Segundo Sebastião Kami Mura, da Granja Shintako, a alta teve como um dos responsáveis a baixa produtividade. Nos últimos dois meses o descarte de galinhas poedeiras foi grande, já que essas aves têm um tempo médio de produção de um ano e meio.
Acompanhando a troca das galinhas veio o aumento dos custos de comercialização dos produtores motivado pelas altas nos preços das rações, energia elétrica e combustíveis. Segundo Kami Mura, galinhas velhas ou novas demais botam em menor quantidade, e aliado a isso, os produtores reduziram a quantidade da produção de ovos para ter menos prejuízo. Assim, a lei de mercado entra em ação: menor oferta, maior preço.

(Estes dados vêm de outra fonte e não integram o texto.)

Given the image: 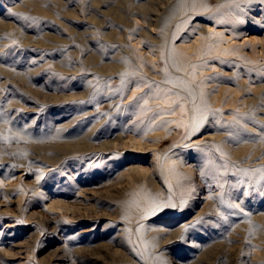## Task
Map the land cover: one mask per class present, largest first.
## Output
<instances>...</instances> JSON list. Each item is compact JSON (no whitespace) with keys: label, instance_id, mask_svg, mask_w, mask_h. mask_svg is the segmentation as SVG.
<instances>
[{"label":"rangeland","instance_id":"obj_1","mask_svg":"<svg viewBox=\"0 0 264 264\" xmlns=\"http://www.w3.org/2000/svg\"><path fill=\"white\" fill-rule=\"evenodd\" d=\"M0 264H264V0H0Z\"/></svg>","mask_w":264,"mask_h":264},{"label":"bare ground","instance_id":"obj_2","mask_svg":"<svg viewBox=\"0 0 264 264\" xmlns=\"http://www.w3.org/2000/svg\"><path fill=\"white\" fill-rule=\"evenodd\" d=\"M129 25H130V23H129ZM175 49H176L175 46L172 45L170 42L164 47L165 61L167 62V65L172 68L171 71L166 73V79L168 82L175 83L180 90L185 91V92L191 94V96H192V99H191L192 102L189 105V109H190L189 121L190 122L188 124H185L186 128L188 129V133H192L194 131V129H196V127L200 124L202 118L204 117V115L206 113L208 105L204 102V99L209 100L210 97H208V93L205 91L202 84H195V82L192 81V79H191V81L194 84H187V76H185V74H183L181 71L178 73L173 71L174 69L175 70H181L180 67L178 66V64H176L179 62V60H177L178 62L177 61L174 62V59H173V54L175 52L174 51ZM182 94H183V92H182ZM148 108L149 107H148L147 103H145V104L142 103L139 106L138 111L135 113V116L137 118H139V121L144 122V119H145V121H147V123H149V122L151 123V120L154 117L155 112H152V111L149 112ZM88 113H90V112L84 111V114H88ZM91 135L88 136V139L86 136H83V137H85L84 140L80 139L78 141H73V142L69 141L64 146L66 149H72L75 152L83 151L85 149H92V150H94V149H111V148L116 147V144L109 139H107L106 141L101 143L100 146L96 147V145L90 141ZM117 135H118L117 139L122 144H124L125 142L123 141L121 134H117ZM137 144H134L133 146L135 148H139L137 146ZM220 145L222 148H225V145L223 143H221ZM125 148H128V147H125ZM180 164H181V162H179V163H173L172 162L171 164H168L169 165L168 168L170 170H172L171 176H173V180H175L176 178L179 177L180 172L178 169L180 167ZM133 168L137 170V167H133ZM138 191L142 195V197L148 198L147 193H145L142 190V186H139ZM149 200L151 201L150 197H149ZM180 201L182 202V200H180ZM180 201H178L175 198H172L171 200H168V204L171 206H177V205L181 206ZM127 203H128L127 201L121 202V204L125 208V218L128 222H131L133 225H135V223L137 221H139L143 218V216L141 214L143 212V210H141V209H138L136 211L129 210L130 206ZM149 203H151V202H149ZM182 203H184V202H182ZM150 212H152V211H150ZM154 213H151V214H154ZM141 225H143V223L137 226L138 229L143 227Z\"/></svg>","mask_w":264,"mask_h":264}]
</instances>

O produtor de ovos orgânicos Renato Walter Streger indica que a alta do milho foi o principal fator para que os preços dos ovos subissem. A saca de 60 quilos passou de R$ 13,00 para R$ 21,00 (alta de 61,5%). A dúzia de ovos orgânicos, que era vendida ao consumidor a R$ 3,50, passou para R$ 4,00 - aumento de R$ 14,2%.
Essa “entressafra” ainda gera a redução do tamanho dos ovos, que passam, na maioria das vezes, de 50g a 59g para algo em torno de 45g a 49g. A queda no peso dos ovos, porém, não indica diminuição da qualidade do produto, de acordo com donos de granja.
Ração
Nos supermercados, segundo o comprador da seção de hortifruti de uma rede de Bauru, Alexandre Facin, o registro da alta do preço do ovo girou em torno de 12% no último mês em comparação com o mesmo período do ano passado.
Ele engrossa o coro dos fornecedores e indica que o aumento no preço das rações foi o grande vilão da alta. Facin aponta que a soja e o milho, bases das rações oferecidas às galinhas, chegaram a ter alta de até 80% no período entre fevereiro e março.
O reflexo nas vendas ao consumidor final ainda não foi percebido pelos supermercadistas. A pequena queda registrada se deve ao aumento do preço final do produto, mas também à substituição de um alimento por outro. “Fazemos grandes ofertas de produtos, como carnes. A dona de casa acaba optando por substituir o ovo, que teve alta nos preços, pela carne oferecida a um custo mais acessível”, diz Facin.